(GIVEN DATA Opens)

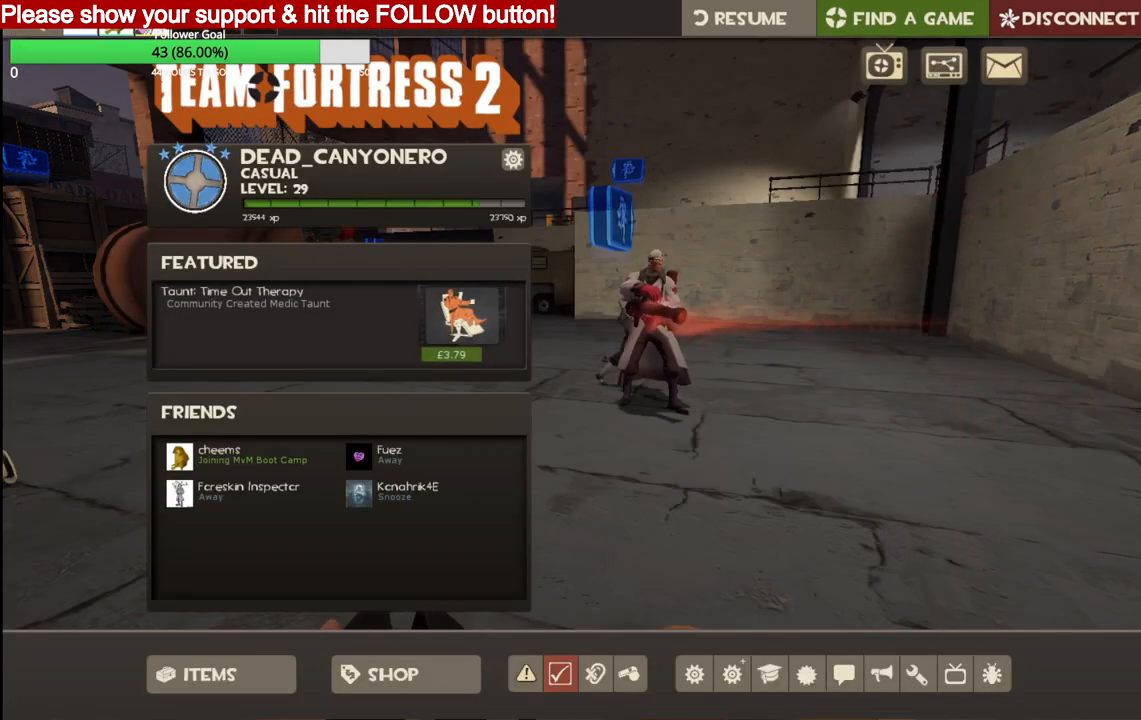
{"buttons": [], "left_stick": "center", "right_stick": "center", "events": []}
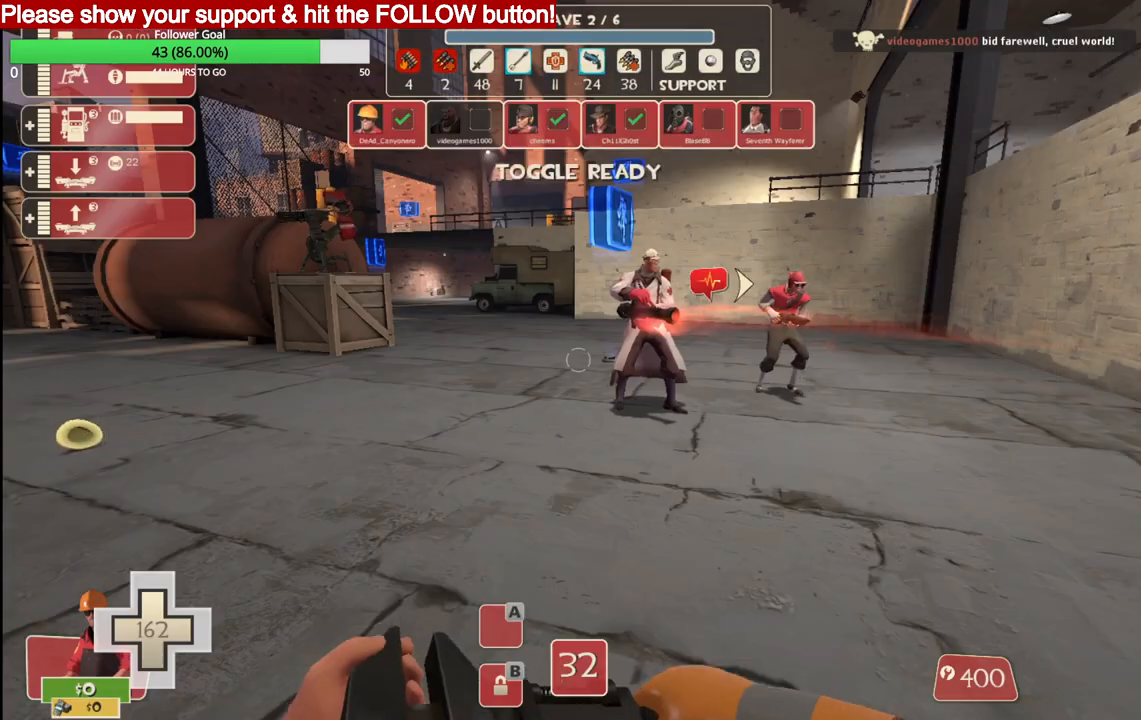
{"buttons": [], "left_stick": "center", "right_stick": "center", "events": []}
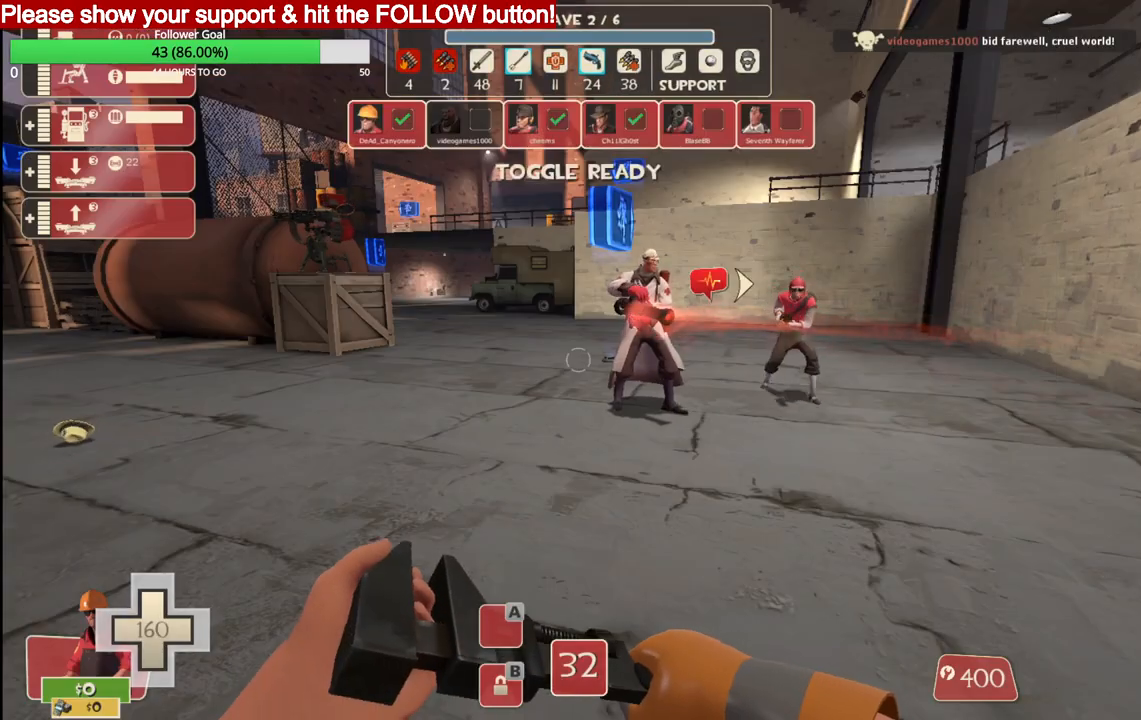
{"buttons": [], "left_stick": "up-right", "right_stick": "center", "events": [[300, "left_stick", "right"], [483, "left_stick", "up-right"]]}
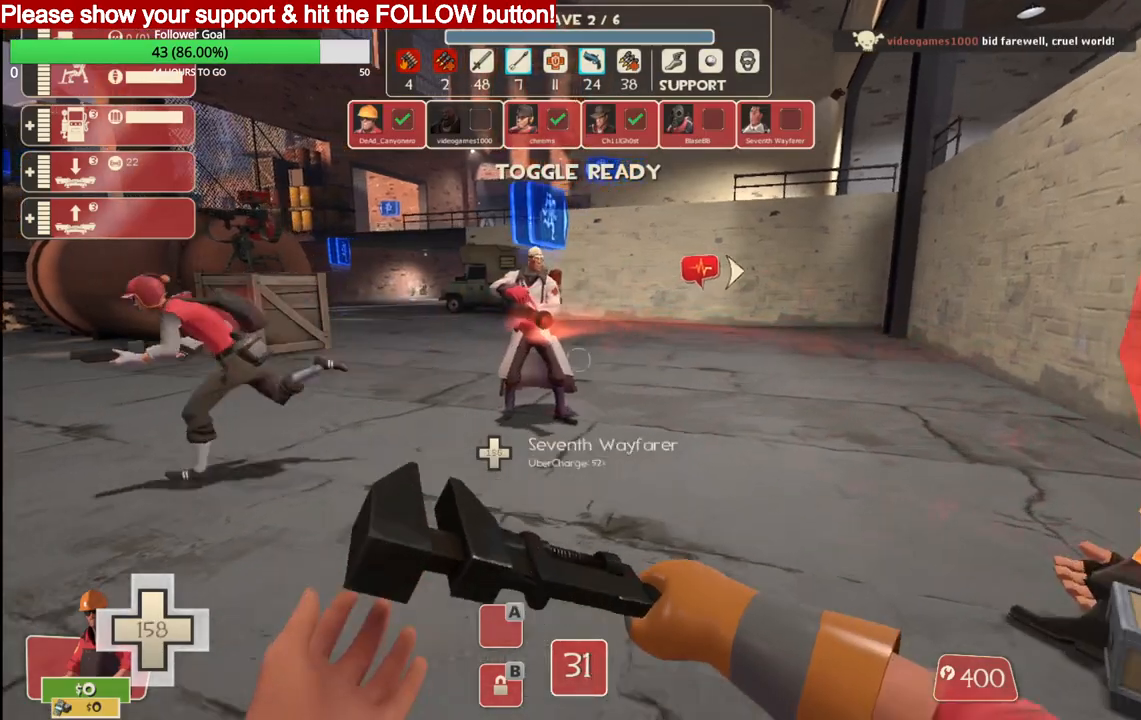
{"buttons": [], "left_stick": "up", "right_stick": "center", "events": [[167, "left_stick", "up"]]}
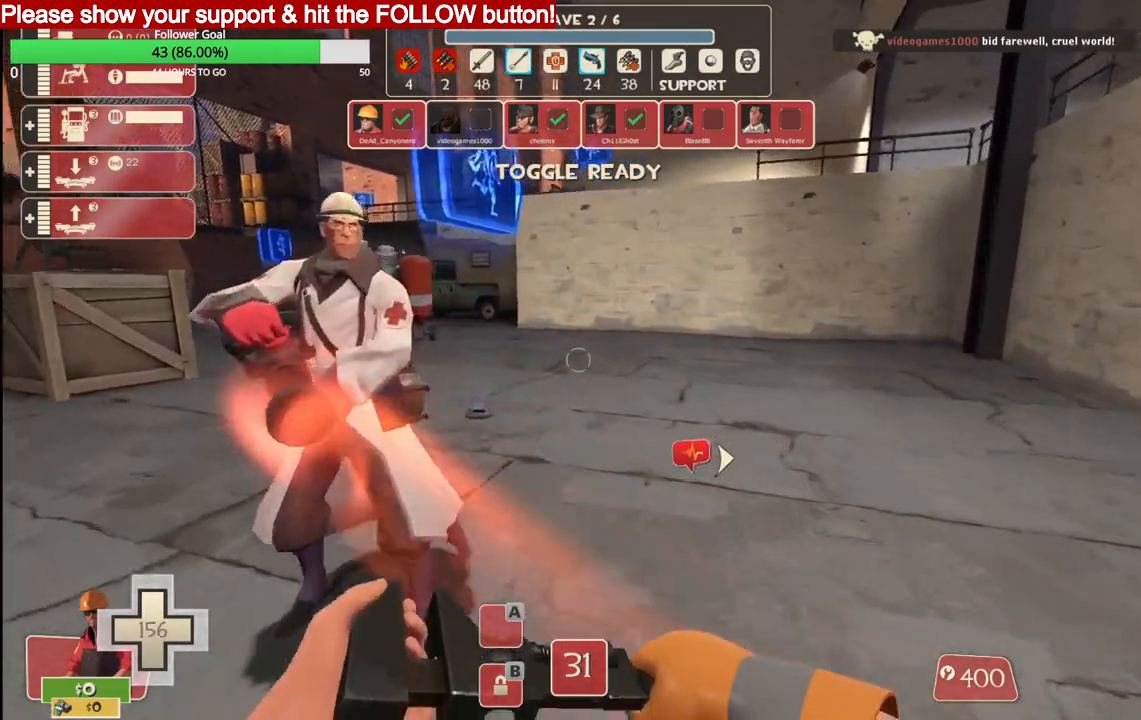
{"buttons": [], "left_stick": "up", "right_stick": "center", "events": []}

(GIVEN DATA Closes)

**WHAT IS BEING ASKED**
Extract every line of the data exactly; pictures stay out.

**REPLY**
{"buttons": [], "left_stick": "center", "right_stick": "center", "events": []}
{"buttons": [], "left_stick": "center", "right_stick": "center", "events": []}
{"buttons": [], "left_stick": "up-right", "right_stick": "center", "events": [[300, "left_stick", "right"], [483, "left_stick", "up-right"]]}
{"buttons": [], "left_stick": "up", "right_stick": "center", "events": [[167, "left_stick", "up"]]}
{"buttons": [], "left_stick": "up", "right_stick": "center", "events": []}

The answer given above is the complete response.